La serie The Boys fue, para mí, un insulto directo al mundo del cine y las series. El final me dejó un sabor amargo y una sensación enorme de decepción. Es increíble que, después de tantos años de construcción, tensión y desarrollo de personajes, terminaran ofreciendo uno de los finales más genéricos y predecibles posibles.
Lo que hacía especial a esta serie era justamente su tono oscuro, violento, incómodo y completamente bizarro. Desde el inicio nos mostraron un mundo donde los “héroes” eran corruptos, egoístas y peligrosos, rompiendo por completo la típica fórmula de los superhéroes. Por eso esperaba un cierre mucho más impactante, cruel o incluso trágico, algo que realmente estuviera a la altura de la esencia de la serie.
En cambio, sentí que intentaron darle un final demasiado cómodo y seguro, casi como un cuento de hadas, donde la mayoría de los personajes terminan obteniendo la vida que siempre quisieron o cerrando sus historias de manera demasiado perfecta. Eso hace que toda la tensión y el riesgo que la serie construyó durante años pierdan parte de su peso.
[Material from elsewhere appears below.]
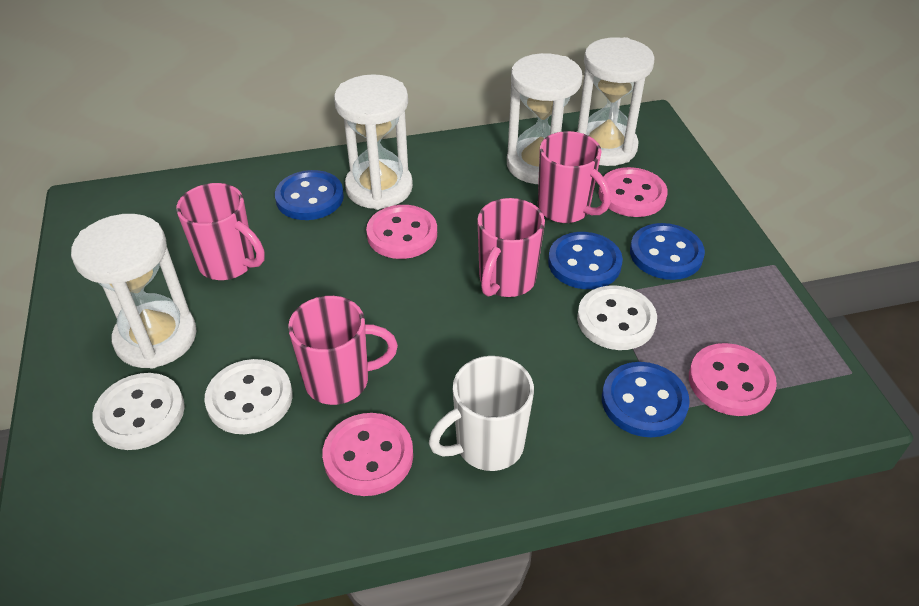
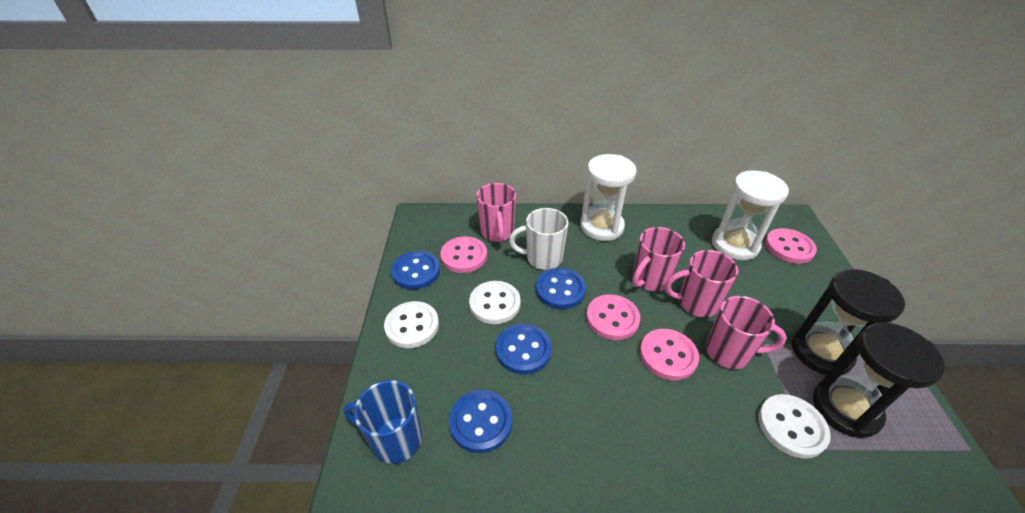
black hourglass: none = 0 -> [791,269,905,375] [813,323,945,438] = 2
blue mug: none = 0 -> [343,380,422,464] = 1
white hourglass: [71,214,196,369] [334,74,413,210] [507,53,583,184] [577,37,655,166] = 4 -> [580,154,637,241] [712,170,789,260] = 2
También siento que varias decisiones parecieron hechas únicamente para complacer al público y no porque encajaran de verdad con la narrativa. Una serie como The Boys siempre destacó por sorprender, incomodar y romper expectativas, pero en el final terminó cayendo en muchos clichés típicos de otras producciones.
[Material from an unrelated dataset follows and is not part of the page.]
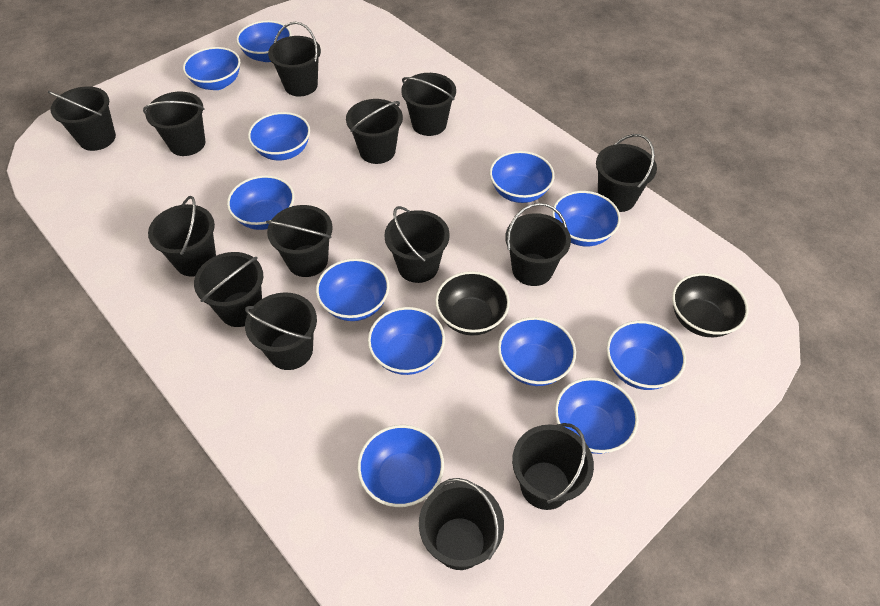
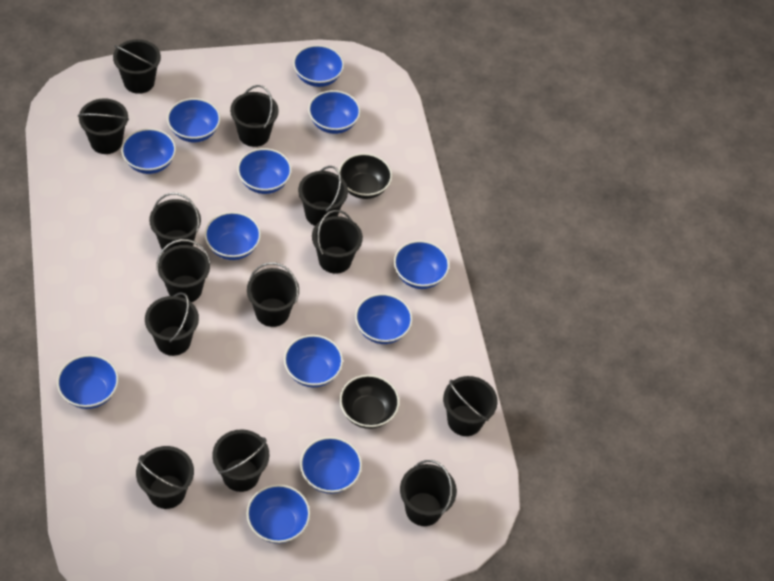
black bucket: [48,86,116,151] [143,92,205,156] [148,196,216,277] [194,252,263,327] [245,292,317,370] [266,205,333,277] [268,22,321,97] [346,99,403,164] [384,206,450,283] [401,73,456,136] [419,478,504,570] [505,203,571,286] [512,423,594,510] [596,134,657,212] = 14 -> [78,99,129,154] [113,39,161,94] [136,446,194,509] [145,292,199,356] [149,193,201,252] [156,239,211,302] [212,429,269,492] [230,85,279,147] [247,262,299,327] [298,166,348,226] [312,210,363,274] [400,460,457,526] [443,376,498,436] = 13

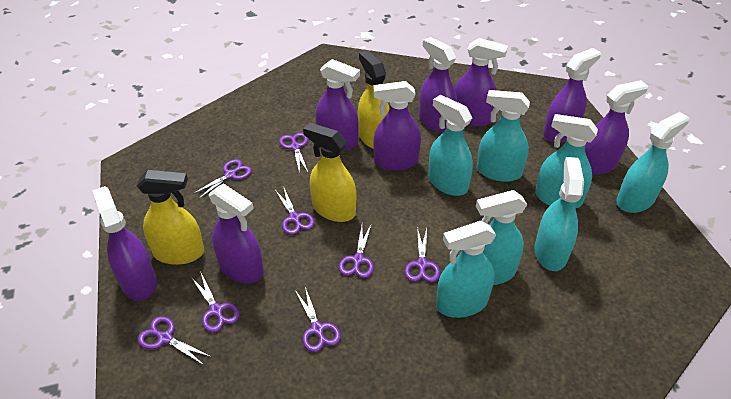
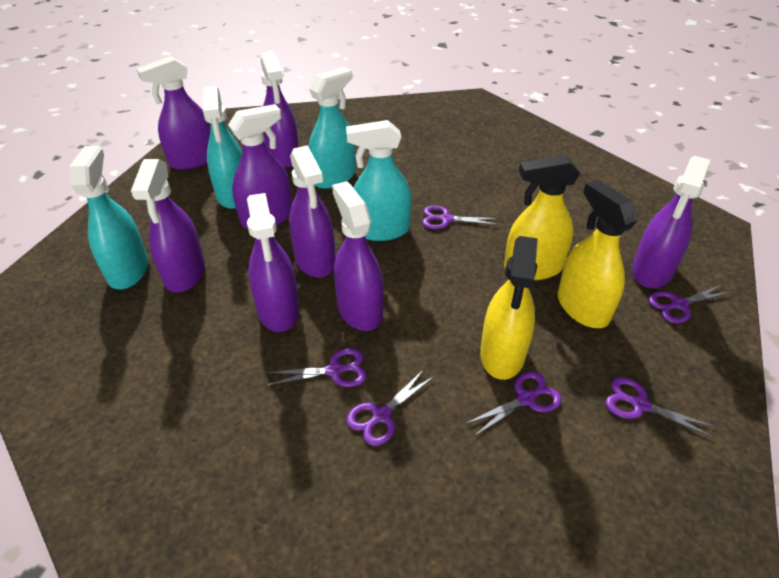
purple scissors: [138,316,212,365] [191,273,240,332] [193,159,252,199] [275,186,315,235] [279,133,308,174] [295,287,341,352] [339,223,374,278] [405,227,440,282] = 8 -> [267,348,367,387] [346,369,434,446] [422,205,499,229] [466,371,561,436] [605,377,717,439] [648,284,731,323] = 6
turquoise spray bottle: [428,95,473,196] [436,221,496,318] [476,190,527,285] [477,90,530,182] [535,114,598,208] [535,157,584,271] [616,112,689,213] = 7 -> [69,146,148,289] [202,86,243,209] [309,67,356,189] [346,120,411,241] = 4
Aun así, no puedo negar que sigue siendo una serie muy importante y extremadamente entretenida. Tiene personajes memorables, escenas icónicas y una crítica muy fuerte hacia la fama, el poder y la manipulación mediática. Precisamente por eso el final decepciona todavía más: porque una serie con tanto potencial merecía cerrar de una manera mucho más arriesgada, impactante y fiel a su propia identidad.